Take the line containing "thumb ip: (214, 161)" and all lines after it to the end of the records, and output them exactly.

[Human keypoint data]
-*-

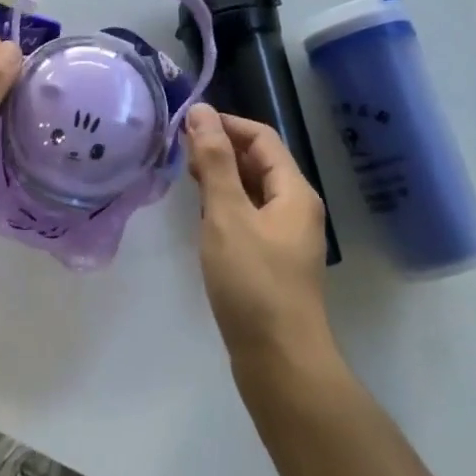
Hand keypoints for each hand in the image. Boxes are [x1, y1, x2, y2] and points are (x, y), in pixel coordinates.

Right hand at [185, 105, 330, 363]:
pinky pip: (249, 218)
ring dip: (221, 178)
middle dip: (221, 149)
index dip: (226, 124)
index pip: (261, 137)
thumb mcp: (227, 215)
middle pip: (259, 162)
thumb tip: (201, 111)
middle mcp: (296, 208)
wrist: (280, 364)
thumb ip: (214, 161)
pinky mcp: (273, 263)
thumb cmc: (254, 282)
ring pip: (252, 191)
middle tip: (179, 151)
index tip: (187, 124)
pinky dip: (225, 206)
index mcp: (294, 191)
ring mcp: (286, 238)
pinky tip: (202, 217)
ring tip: (185, 177)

-*-

» **Your response**
thumb ip: (214, 161)
pinky mcp: (273, 263)
thumb cmc: (254, 282)
ring pip: (252, 191)
middle tip: (179, 151)
index tip: (187, 124)
pinky dip: (225, 206)
index mcp: (294, 191)
ring mcp: (286, 238)
pinky tip: (202, 217)
ring tip: (185, 177)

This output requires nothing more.